An ambulance worker who used blue lights on his own car has failed to get a driving ban overturned.

Ashley Hammond reached speeds of up to 110mph on the A27 in January because he was late for work.

He weaved in and out of traffic near Polegate and was eventually stopped by a police car on the A22.

The 26-year-old ambulance technician denied dangerous driving when he appeared before Eastbourne magistrates.

He was banned from driving for three years after he was found guilty in March.

At Hove Crown Court yesterday Hammond, of Percival Road, Eastbourne, appealed against the length of the ban.

Bridget Norfolk, prosecuting, said police in a marked car saw Hammond driving his own Ford Focus on the A27 at Polegate.

It had blue lights on the dashboard and undertook another car on the dual carriageway.

Miss Norfolk added: "Officers followed the car on the A27, where the speed limit is 70mph, at speeds of 100mph to 110mph.

"He had to slow because of other traffic when he reached the junction with the A22.

"He undertook another car on the dual carriageway which could have resulted in a collision.

"Officers stopped the car and found the driver was wearing a full paramedic uniform with a Surrey Ambulance Service badge on the chest.

"There were blue flashing lights facing outwards on the dashboard."

Miss Norfolk said Hammond denied driving dangerously and at later interviews put his speed at between 60mph and 80mph.

Rhodri James, defending, said Hammond worked as an ambulance technician at Banstead, Surrey.

He had agreed to swap a shift but was called into work at short notice when a colleague went sick.
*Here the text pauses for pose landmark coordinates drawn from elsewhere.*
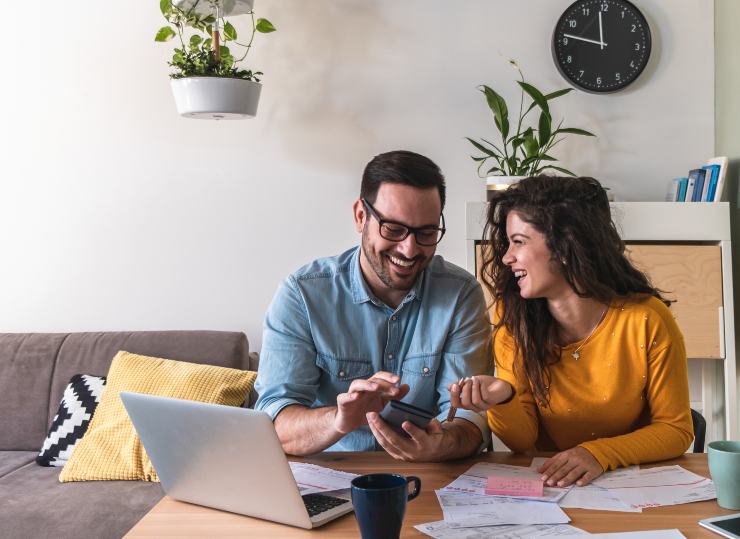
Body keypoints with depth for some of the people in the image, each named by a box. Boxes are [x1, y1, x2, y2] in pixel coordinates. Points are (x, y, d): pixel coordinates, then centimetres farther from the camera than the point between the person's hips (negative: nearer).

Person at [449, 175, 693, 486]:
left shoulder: (647, 319, -15)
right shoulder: (513, 317, -9)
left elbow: (676, 430, -5)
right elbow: (523, 442, -6)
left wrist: (599, 454, -21)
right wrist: (500, 401, -27)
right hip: (543, 485, 0)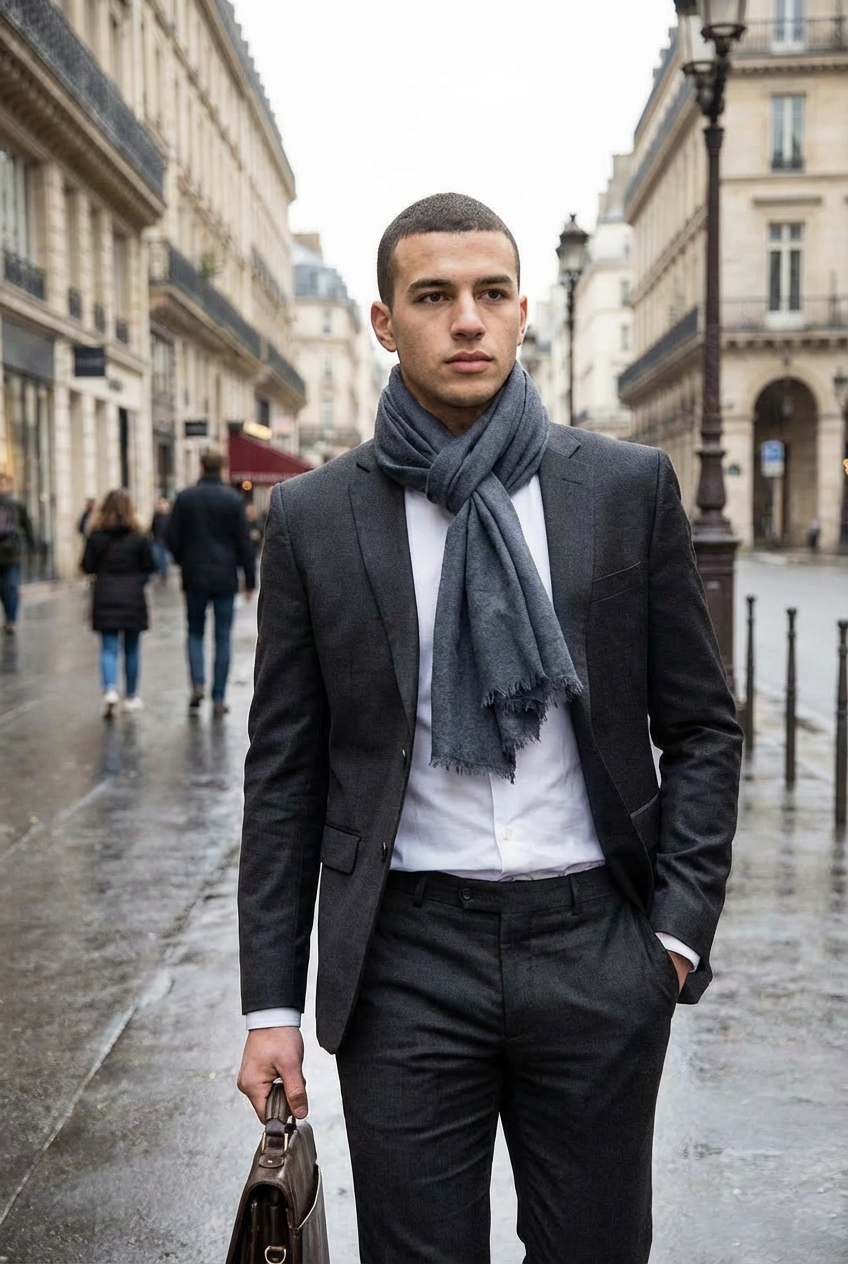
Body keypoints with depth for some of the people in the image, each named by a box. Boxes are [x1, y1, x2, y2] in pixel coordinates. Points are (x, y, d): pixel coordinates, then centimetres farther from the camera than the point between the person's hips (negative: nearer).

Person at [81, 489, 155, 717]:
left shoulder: (96, 536, -4)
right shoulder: (139, 538, -6)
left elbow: (87, 567, -1)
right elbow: (149, 567, -1)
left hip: (105, 598, 0)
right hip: (133, 598, 0)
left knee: (109, 648, 2)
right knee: (132, 648, 12)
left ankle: (110, 690, -21)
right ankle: (131, 697, 21)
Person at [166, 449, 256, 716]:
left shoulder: (185, 497, -1)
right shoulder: (234, 499, -3)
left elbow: (172, 537, 0)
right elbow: (244, 542, -3)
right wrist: (250, 579, 3)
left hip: (194, 577, 1)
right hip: (225, 579, -1)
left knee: (195, 632, 15)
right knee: (222, 638, 5)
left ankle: (198, 683, -6)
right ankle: (218, 699, 4)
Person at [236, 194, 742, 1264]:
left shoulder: (630, 486, 1)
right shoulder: (314, 517, 0)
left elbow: (701, 725, 5)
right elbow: (285, 773, 3)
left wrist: (679, 927, -2)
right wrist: (272, 1004, 2)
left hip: (597, 947, 1)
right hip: (408, 959, 0)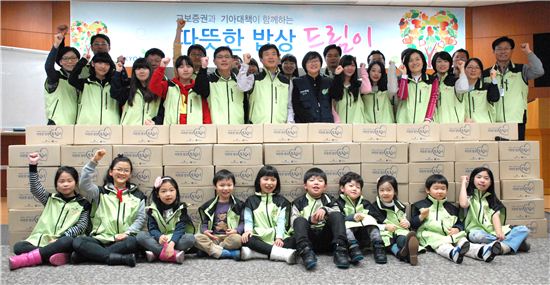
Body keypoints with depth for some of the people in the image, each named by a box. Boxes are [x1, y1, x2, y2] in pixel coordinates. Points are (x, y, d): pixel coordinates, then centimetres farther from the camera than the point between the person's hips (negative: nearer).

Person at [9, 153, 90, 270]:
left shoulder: (83, 203, 6)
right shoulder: (51, 199, 16)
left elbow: (81, 226, -2)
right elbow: (35, 189, 1)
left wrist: (61, 238, -13)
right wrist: (33, 166, -9)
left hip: (62, 242, -3)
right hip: (42, 240, 3)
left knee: (67, 242, -38)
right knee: (18, 247, -22)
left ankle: (26, 259, -32)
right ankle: (55, 255, -32)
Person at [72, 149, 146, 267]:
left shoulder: (137, 195, 13)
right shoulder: (100, 193, 12)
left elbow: (140, 218, 8)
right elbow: (84, 185, -7)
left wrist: (127, 233, -9)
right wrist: (94, 161, -12)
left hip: (122, 241, 0)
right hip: (100, 239, 0)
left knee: (133, 242, -34)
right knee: (78, 242, -28)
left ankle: (88, 255, -24)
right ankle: (122, 258, -32)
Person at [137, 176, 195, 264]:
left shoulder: (181, 208, -3)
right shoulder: (152, 210, 1)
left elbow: (180, 229, -14)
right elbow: (152, 228, -8)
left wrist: (171, 243, -34)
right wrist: (159, 237, -33)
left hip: (175, 241, -1)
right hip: (158, 241, 1)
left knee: (190, 238, -29)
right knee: (140, 235, -24)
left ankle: (157, 253, -30)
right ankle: (174, 254, -36)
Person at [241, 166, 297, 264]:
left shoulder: (281, 201, 12)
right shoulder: (251, 200, 13)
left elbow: (281, 221, 2)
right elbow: (248, 220, 5)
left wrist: (279, 238, -14)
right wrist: (248, 230, -17)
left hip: (276, 238, 1)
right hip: (259, 238, 0)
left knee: (292, 242, -29)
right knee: (246, 239, -33)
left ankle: (253, 253, -39)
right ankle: (283, 253, -42)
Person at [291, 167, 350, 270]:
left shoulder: (330, 200, 17)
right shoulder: (299, 202, 13)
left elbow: (339, 216, 0)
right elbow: (294, 222, -1)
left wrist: (325, 210, -18)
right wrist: (309, 220, -19)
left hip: (326, 239, 1)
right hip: (308, 237, -1)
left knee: (336, 215, -20)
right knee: (300, 221, -27)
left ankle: (340, 250, -36)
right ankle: (305, 251, -48)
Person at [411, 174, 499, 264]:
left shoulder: (451, 208, 25)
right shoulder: (420, 205, 11)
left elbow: (459, 223, 22)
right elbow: (413, 224, 8)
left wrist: (457, 229, -1)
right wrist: (422, 217, -11)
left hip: (450, 236, 4)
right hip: (431, 236, -4)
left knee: (462, 241, -28)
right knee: (443, 246, -37)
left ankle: (482, 251, -54)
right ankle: (453, 253, -69)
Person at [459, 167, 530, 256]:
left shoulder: (491, 198, 16)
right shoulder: (469, 196, 5)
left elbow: (495, 215, 0)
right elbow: (463, 204, -20)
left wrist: (499, 232, -20)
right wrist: (464, 183, -7)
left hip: (493, 230, 5)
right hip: (478, 231, -4)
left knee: (524, 230, -12)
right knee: (477, 236, -39)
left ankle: (503, 246, -34)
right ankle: (516, 242, -29)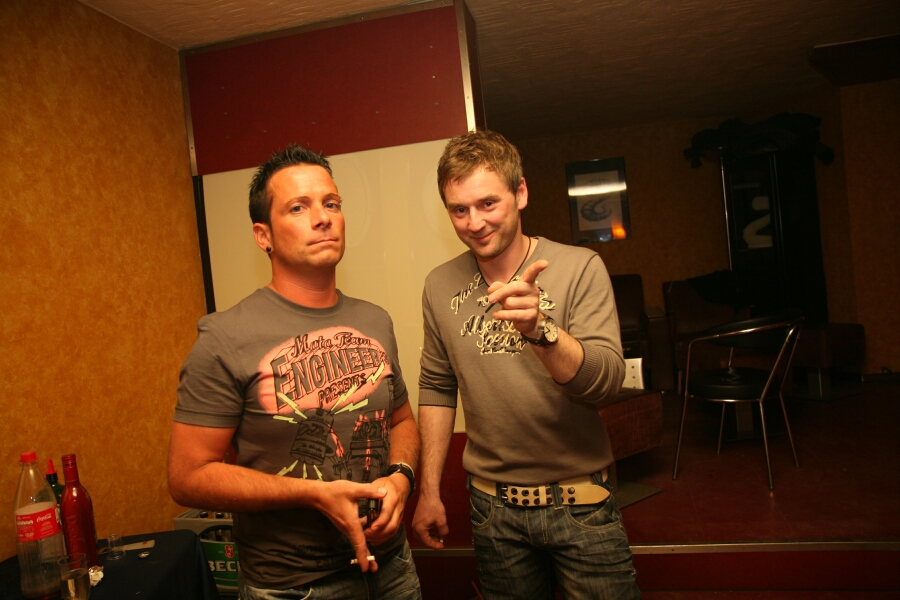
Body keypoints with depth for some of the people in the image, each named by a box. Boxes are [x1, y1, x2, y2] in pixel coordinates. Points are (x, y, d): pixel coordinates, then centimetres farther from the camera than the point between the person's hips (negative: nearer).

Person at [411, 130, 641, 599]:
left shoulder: (579, 268, -12)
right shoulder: (440, 286, -3)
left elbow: (607, 383, -21)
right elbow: (437, 388, 5)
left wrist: (540, 329, -38)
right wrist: (428, 491, 5)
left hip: (580, 503, -2)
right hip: (493, 504, 3)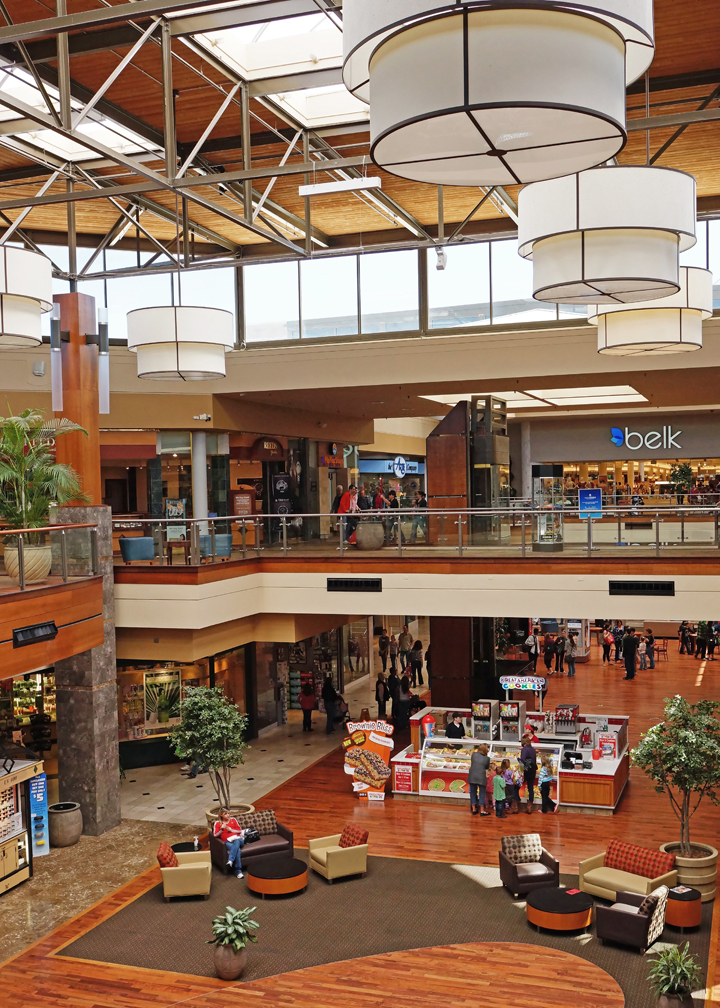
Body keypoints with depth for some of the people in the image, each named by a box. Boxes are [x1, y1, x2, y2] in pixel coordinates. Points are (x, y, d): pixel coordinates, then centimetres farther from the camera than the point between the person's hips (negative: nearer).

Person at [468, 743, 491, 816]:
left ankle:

But his car would not start and he had to wait until the RAC came to start it.

Mr James added: "He has worked as a St John Ambulance Brigade volunteer since he was 14.

"Blue lights they use to mark out the scenes of emergencies were in his car to charge the batteries.

"He had the lights in his car and in a moment of madness he turned them on."

Mr James said Hammond had spent 3,000 hours training other St John Ambulance volunteers and had no previous convictions or cautions.

Judge Charles Kemp, sitting with two magistrates, dismissed the appeal.

He told Hammond: "The use of blue flashing lights and undertaking at those sort of speeds was thoroughly dangerous.

"It was also thoroughly antisocial because motorists will react when they see blue lights and will get out of the way of vehicles genuinely responding to emergencies.

"We have heard a good deal about Mr Hammond and he deserves credit for the voluntary work he does. But we take the view that because of the speeds the length of the ban was merited."